> _TASK_
Reduce the material below to its lines containing "Quantity".

##########

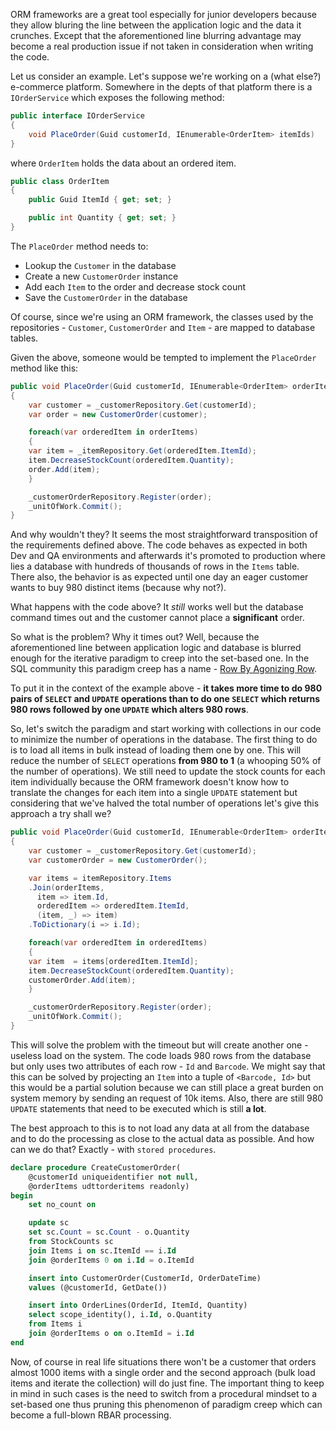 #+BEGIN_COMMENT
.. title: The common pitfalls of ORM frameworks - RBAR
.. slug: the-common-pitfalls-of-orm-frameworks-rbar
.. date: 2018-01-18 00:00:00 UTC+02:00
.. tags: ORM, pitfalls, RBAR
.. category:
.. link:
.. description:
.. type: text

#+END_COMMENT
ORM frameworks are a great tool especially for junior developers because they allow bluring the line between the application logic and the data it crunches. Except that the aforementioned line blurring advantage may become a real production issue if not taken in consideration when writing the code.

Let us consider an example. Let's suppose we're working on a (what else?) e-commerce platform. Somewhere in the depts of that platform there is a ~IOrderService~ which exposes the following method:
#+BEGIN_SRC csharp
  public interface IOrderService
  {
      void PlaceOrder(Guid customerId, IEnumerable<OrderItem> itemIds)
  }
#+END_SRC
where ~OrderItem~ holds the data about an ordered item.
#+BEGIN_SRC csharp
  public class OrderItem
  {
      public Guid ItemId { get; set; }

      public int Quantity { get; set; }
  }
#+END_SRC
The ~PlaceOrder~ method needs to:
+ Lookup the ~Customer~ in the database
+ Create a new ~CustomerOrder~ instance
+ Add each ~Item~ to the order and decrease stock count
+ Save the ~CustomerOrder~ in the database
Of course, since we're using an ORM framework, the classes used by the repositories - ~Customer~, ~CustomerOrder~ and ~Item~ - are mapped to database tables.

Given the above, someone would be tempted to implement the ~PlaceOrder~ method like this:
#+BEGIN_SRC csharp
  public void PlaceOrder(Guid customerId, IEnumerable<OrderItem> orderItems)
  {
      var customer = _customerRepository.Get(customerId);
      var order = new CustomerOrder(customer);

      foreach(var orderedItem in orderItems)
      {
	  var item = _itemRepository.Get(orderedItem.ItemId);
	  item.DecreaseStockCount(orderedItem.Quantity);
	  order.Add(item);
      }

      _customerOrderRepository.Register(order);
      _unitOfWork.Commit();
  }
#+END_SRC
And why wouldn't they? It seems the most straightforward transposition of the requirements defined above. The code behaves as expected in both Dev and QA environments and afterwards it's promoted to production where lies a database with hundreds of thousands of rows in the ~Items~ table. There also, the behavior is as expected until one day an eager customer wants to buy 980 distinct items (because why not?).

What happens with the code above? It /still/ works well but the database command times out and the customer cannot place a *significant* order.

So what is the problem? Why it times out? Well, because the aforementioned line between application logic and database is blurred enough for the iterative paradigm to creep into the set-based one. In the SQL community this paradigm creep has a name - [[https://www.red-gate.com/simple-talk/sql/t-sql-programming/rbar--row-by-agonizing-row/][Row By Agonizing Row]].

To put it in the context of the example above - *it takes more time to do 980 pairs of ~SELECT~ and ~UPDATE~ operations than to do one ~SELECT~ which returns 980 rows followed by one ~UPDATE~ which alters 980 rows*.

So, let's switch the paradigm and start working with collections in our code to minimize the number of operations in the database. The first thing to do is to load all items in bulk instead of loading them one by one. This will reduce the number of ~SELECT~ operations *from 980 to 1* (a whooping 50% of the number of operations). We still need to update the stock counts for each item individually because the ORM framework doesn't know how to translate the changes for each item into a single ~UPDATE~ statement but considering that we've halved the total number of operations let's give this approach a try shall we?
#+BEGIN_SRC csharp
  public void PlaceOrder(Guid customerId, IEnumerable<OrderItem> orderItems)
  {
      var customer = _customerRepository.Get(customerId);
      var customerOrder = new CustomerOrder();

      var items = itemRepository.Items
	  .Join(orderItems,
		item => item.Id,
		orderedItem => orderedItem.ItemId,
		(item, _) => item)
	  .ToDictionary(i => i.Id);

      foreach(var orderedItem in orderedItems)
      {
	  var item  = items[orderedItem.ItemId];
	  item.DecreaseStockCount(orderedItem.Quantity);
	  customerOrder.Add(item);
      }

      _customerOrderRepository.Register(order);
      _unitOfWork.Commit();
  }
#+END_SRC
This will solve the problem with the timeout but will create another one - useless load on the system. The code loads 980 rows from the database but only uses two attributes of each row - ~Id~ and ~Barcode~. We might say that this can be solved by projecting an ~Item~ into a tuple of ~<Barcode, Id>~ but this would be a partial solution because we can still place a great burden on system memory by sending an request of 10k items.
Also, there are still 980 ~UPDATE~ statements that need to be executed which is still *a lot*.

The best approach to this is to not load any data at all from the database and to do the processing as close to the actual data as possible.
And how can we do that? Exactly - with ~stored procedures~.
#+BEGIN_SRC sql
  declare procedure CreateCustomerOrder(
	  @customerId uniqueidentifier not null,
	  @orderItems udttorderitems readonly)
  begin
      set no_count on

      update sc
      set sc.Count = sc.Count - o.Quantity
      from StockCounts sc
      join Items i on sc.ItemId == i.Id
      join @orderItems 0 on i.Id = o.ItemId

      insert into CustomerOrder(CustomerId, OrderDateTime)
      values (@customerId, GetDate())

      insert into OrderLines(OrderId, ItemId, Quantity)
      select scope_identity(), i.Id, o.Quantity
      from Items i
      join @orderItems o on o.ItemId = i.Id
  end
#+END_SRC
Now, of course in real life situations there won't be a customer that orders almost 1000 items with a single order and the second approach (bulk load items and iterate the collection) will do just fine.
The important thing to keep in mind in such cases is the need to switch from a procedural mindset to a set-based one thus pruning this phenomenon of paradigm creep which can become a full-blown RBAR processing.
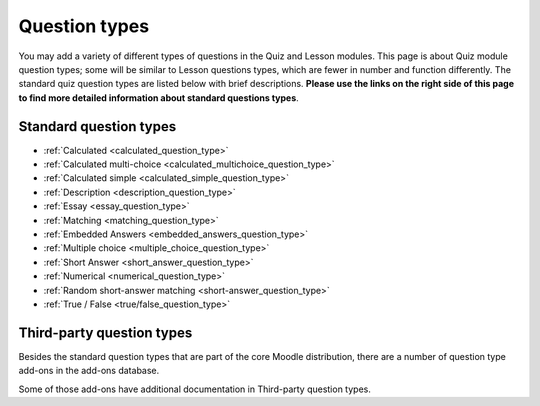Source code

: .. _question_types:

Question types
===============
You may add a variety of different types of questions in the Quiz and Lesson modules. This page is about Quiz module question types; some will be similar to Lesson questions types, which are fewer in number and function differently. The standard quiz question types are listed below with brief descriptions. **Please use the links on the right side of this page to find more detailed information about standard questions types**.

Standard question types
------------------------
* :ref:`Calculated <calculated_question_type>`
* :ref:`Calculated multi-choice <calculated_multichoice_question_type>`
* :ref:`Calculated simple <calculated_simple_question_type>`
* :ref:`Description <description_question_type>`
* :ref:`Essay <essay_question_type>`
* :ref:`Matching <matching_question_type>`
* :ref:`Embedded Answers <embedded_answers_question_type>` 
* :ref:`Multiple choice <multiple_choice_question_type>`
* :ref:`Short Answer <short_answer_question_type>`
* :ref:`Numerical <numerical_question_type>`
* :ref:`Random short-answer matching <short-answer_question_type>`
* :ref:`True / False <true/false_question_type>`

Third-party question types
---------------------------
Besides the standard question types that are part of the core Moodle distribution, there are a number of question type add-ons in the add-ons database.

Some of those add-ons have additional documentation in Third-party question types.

##########

> _PROBLEM SOLUTION_
      public int Quantity { get; set; }
	  item.DecreaseStockCount(orderedItem.Quantity);
	  item.DecreaseStockCount(orderedItem.Quantity);
      set sc.Count = sc.Count - o.Quantity
      insert into OrderLines(OrderId, ItemId, Quantity)
      select scope_identity(), i.Id, o.Quantity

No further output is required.